* What is required *
Output the lines below as a numbered list. Omit blank lines and the pictures.

>>

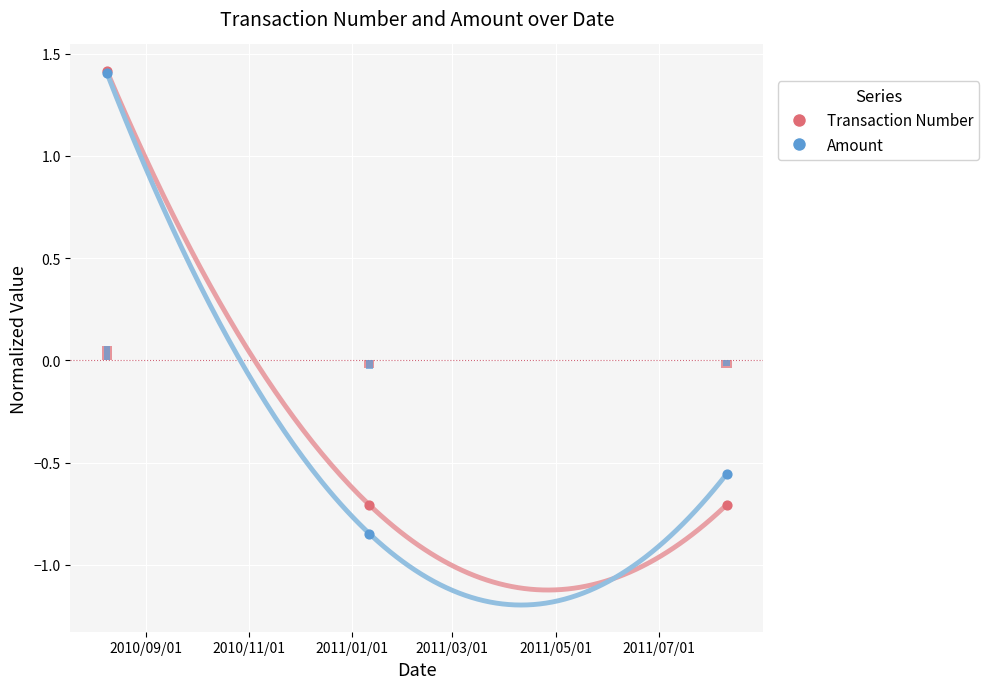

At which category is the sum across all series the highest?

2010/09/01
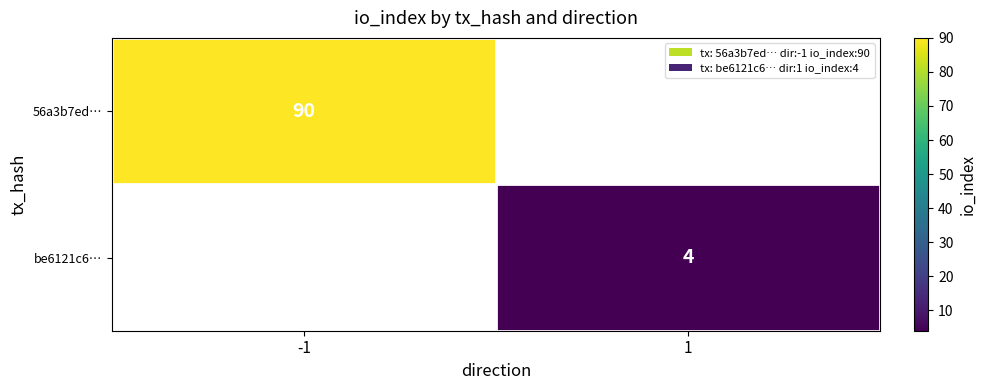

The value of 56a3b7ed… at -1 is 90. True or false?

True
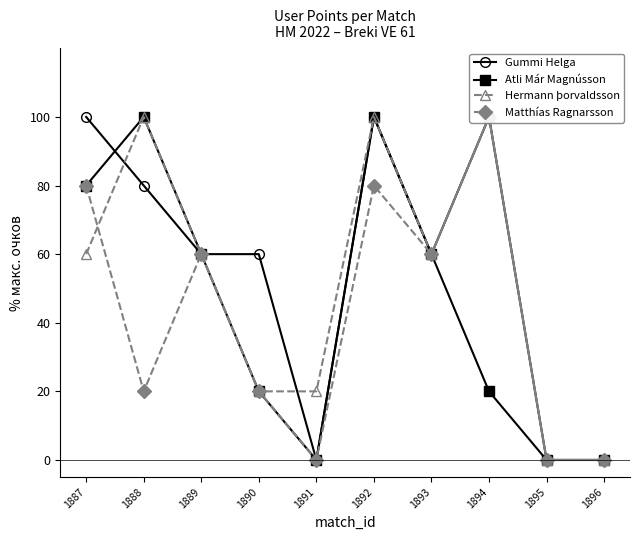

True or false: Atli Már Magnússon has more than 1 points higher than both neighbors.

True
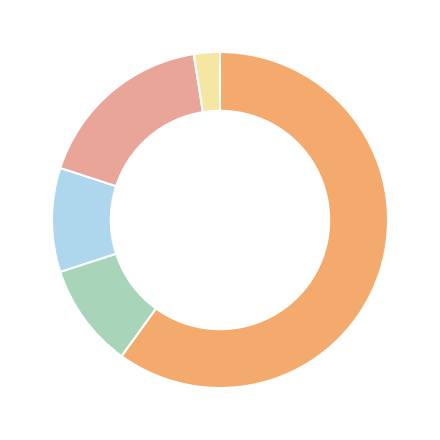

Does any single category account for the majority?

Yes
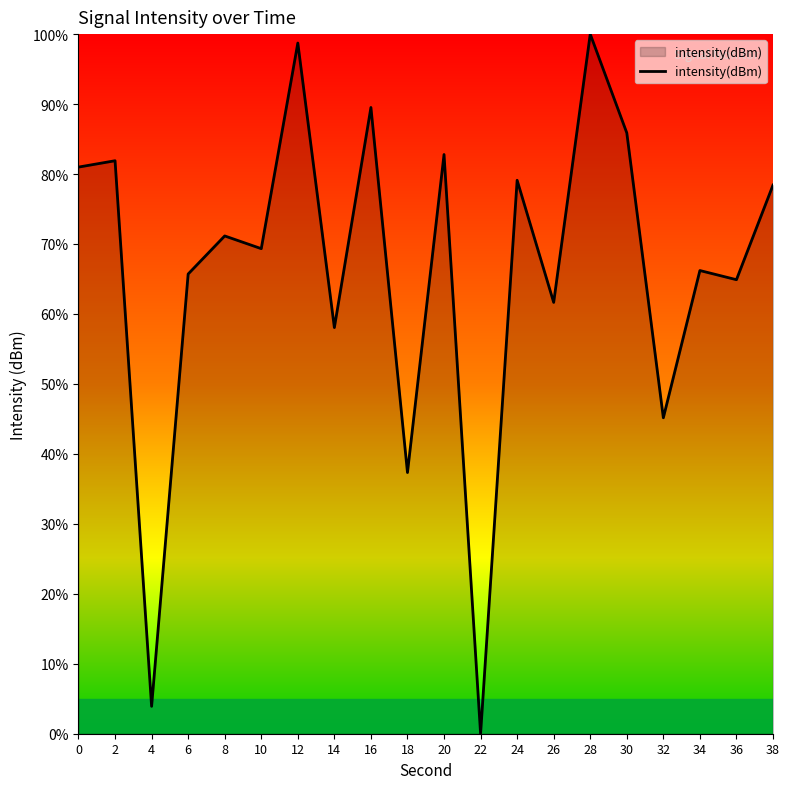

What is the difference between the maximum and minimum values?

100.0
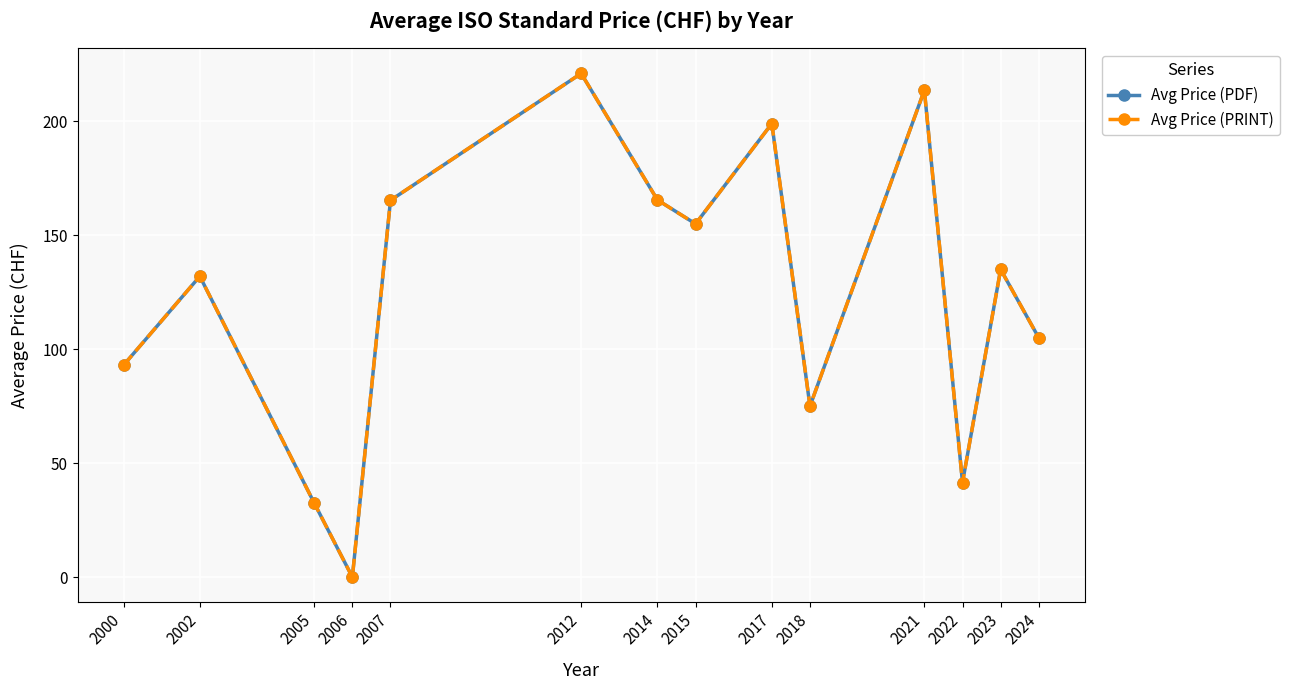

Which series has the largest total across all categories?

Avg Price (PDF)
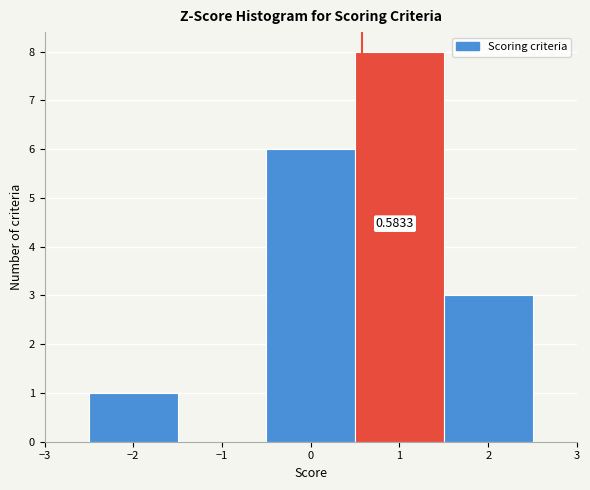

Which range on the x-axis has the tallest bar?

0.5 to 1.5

<<

* Problem solution *
1. At which category is the sum across all series the highest?
2. 2010/09/01
3. The value of 56a3b7ed… at -1 is 90. True or false?
4. True
5. True or false: Atli Már Magnússon has more than 1 points higher than both neighbors.
6. True
7. Does any single category account for the majority?
8. Yes
9. What is the difference between the maximum and minimum values?
10. 100.0
11. Which series has the largest total across all categories?
12. Avg Price (PDF)
13. Which range on the x-axis has the tallest bar?
14. 0.5 to 1.5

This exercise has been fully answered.